[Records of labeled boxes]

● ● ● ● ●

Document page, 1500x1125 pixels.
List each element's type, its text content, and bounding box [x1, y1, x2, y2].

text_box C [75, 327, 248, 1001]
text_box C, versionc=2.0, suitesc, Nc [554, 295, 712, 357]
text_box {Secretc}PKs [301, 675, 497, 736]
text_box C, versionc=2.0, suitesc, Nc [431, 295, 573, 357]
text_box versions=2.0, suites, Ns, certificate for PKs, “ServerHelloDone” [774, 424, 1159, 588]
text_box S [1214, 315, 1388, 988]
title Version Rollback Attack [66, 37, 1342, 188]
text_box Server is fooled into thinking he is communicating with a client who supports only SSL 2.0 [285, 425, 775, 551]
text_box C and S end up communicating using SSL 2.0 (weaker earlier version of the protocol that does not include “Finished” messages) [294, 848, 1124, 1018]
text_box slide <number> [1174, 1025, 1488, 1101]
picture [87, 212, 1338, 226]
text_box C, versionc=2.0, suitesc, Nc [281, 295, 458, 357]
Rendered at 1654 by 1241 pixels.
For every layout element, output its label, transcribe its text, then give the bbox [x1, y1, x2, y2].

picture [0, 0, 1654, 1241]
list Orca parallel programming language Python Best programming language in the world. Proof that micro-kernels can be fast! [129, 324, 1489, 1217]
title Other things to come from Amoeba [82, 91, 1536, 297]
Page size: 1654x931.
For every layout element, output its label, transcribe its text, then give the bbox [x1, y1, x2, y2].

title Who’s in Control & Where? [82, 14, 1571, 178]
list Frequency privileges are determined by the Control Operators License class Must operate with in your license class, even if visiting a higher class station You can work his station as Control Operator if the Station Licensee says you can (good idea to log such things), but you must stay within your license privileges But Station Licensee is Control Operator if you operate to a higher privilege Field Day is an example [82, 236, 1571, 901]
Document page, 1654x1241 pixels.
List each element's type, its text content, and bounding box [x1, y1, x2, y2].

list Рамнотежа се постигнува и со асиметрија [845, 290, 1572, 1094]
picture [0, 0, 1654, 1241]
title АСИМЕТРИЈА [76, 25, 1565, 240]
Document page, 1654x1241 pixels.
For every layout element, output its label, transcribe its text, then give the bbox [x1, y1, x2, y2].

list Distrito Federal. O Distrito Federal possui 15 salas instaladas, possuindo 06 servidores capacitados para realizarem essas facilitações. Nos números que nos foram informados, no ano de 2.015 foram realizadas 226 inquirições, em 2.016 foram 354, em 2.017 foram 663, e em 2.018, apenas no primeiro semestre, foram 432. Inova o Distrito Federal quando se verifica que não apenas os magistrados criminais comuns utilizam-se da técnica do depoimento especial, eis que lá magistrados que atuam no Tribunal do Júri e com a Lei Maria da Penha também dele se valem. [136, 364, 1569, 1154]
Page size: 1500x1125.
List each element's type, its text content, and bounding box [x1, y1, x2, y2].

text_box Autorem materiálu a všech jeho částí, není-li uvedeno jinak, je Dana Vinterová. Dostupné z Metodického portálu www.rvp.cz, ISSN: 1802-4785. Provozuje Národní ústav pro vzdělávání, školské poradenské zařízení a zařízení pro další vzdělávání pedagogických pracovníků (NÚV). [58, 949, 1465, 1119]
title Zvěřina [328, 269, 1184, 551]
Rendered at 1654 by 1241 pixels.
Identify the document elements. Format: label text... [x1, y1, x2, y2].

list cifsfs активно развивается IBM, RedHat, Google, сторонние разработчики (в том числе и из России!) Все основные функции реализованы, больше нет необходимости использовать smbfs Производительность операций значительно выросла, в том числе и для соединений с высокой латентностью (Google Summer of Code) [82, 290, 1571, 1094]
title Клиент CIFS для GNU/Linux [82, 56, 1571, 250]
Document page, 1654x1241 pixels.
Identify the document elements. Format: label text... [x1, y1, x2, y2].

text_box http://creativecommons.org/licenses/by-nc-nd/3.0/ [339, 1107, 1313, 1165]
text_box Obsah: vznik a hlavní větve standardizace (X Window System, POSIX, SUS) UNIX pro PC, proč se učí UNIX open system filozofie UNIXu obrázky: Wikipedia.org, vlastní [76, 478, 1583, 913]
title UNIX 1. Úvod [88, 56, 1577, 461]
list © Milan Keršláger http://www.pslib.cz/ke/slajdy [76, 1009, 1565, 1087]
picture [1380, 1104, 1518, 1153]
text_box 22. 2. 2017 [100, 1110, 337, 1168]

● ● ● ● ●

Your objective: Copy the listing word for word, from its first line up to and including the line that contains "675, 497, 736]".

Output below:
Document page, 1500x1125 pixels.
List each element's type, its text content, and bounding box [x1, y1, x2, y2].

text_box C [75, 327, 248, 1001]
text_box C, versionc=2.0, suitesc, Nc [554, 295, 712, 357]
text_box {Secretc}PKs [301, 675, 497, 736]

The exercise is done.